WASHINGTON (Reuters) - If U.S. President Donald Trump tells Congress in October that Iran is not complying with a 2015 nuclear deal it brokered with world powers, that does not mean a U.S. withdrawal from the agreement, U.S. envoy to the U.N. Nikki Haley said on Tuesday.
Under U.S. law, the State Department must notify Congress every 90 days of Iran’s compliance with the nuclear deal. The next deadline is October, and Trump has said he thinks by then the United States will declare Iran to be non-compliant.
“If the President chooses not to certify Iranian compliance, that does not mean the United States is withdrawing from the JCPOA (the nuclear deal),” Haley told the American Enterprise Institute think tank in Washington.
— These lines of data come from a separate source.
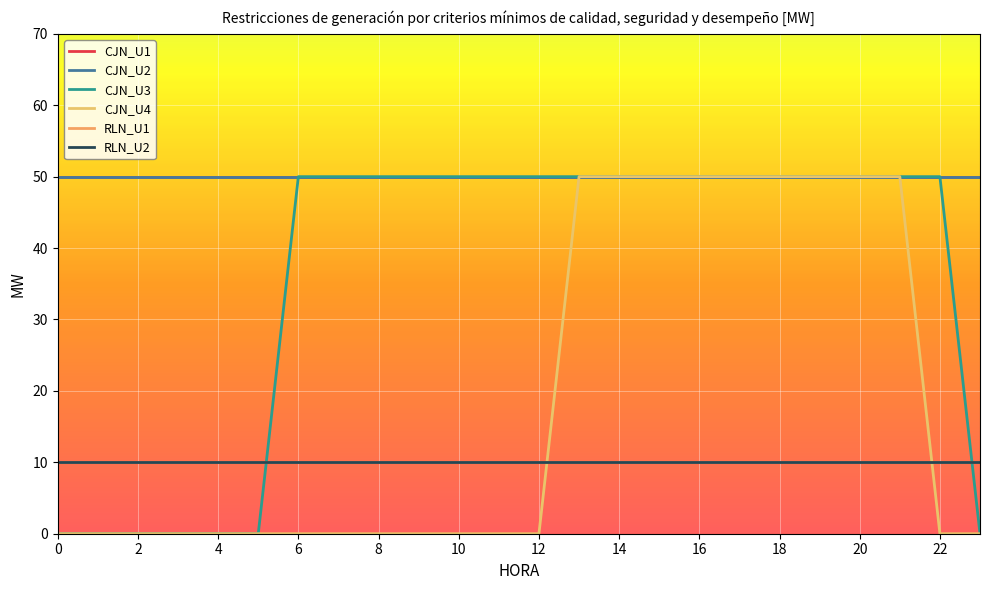

Does the chart display data point markers on the line(s)?

No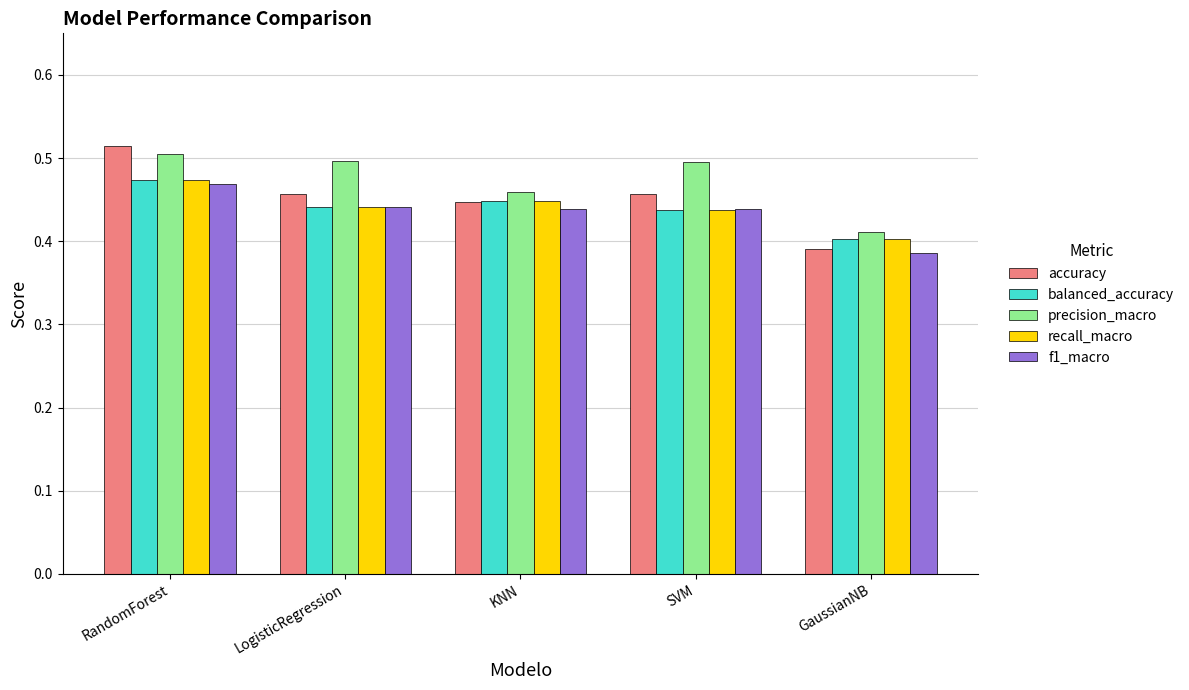

Which series has the widest spread of values?

accuracy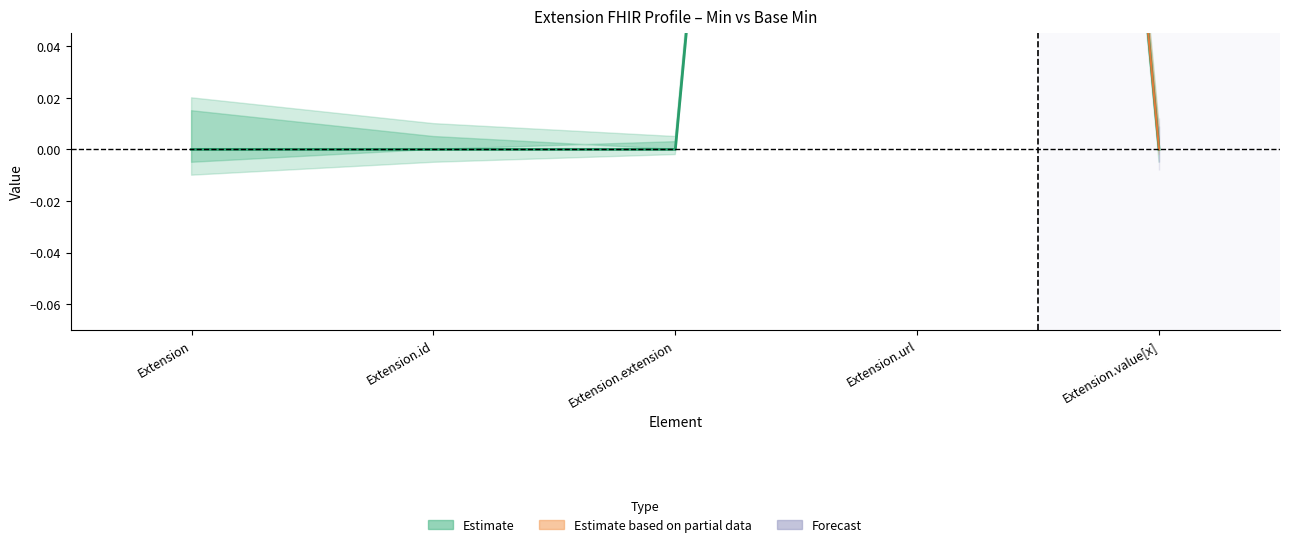

Reading left to right, extract all data points from this chart.

Extension=0	Extension.id=0	Extension.extension=0	Extension.url=1	Extension.value[x]=0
“Should he decide to decertify he has grounds to stand on,” said Haley, adding that she did not know what Trump would decide. “We will stay in a deal as long as it protects the security of the United States.”
Most U.N. and Western sanctions were lifted 18 months ago under the nuclear deal. Iran is still subject to a U.N. arms embargo and other restrictions, which are not technically part of the deal.
In April, Trump ordered a review of whether a suspension of sanctions on Iran related to the nuclear deal, negotiated under President Barack Obama, was in the U.S. national security interest. He has called it “the worst deal ever negotiated.”
Iranian President Hassan Rouhani warned last month that Iran could abandon the nuclear agreement “within hours” if the United States imposes any more new unilateral sanctions.
“(The nuclear deal) is a very flawed and very limited agreement ... Iran has been caught in multiple violations over the past year and a half,” Haley said. “The Iranian nuclear deal was designed to be too big to fail.”
The U.S. review of its policy toward Iran is also looking at Tehran’s behaviour in the Middle East, which Washington has said undermines U.S. interests in Syria, Iraq, Yemen and Lebanon.
“Iran’s leaders want to use the nuclear deal to hold the world hostage to its bad behaviour,” she said.
Haley travelled to Vienna last month to meet International Atomic Energy Agency (IAEA) officials for what she described as a fact-finding mission as part of Trump’s review. The IAEA polices restrictions the deal placed on Iran’s nuclear activities and reports quarterly.
While Haley asked if the IAEA planned to inspect Iranian military sites to verify Tehran’s compliance, something Tehran has said they would not allow, she said on Tuesday: “We never ask the IAEA to do anything.”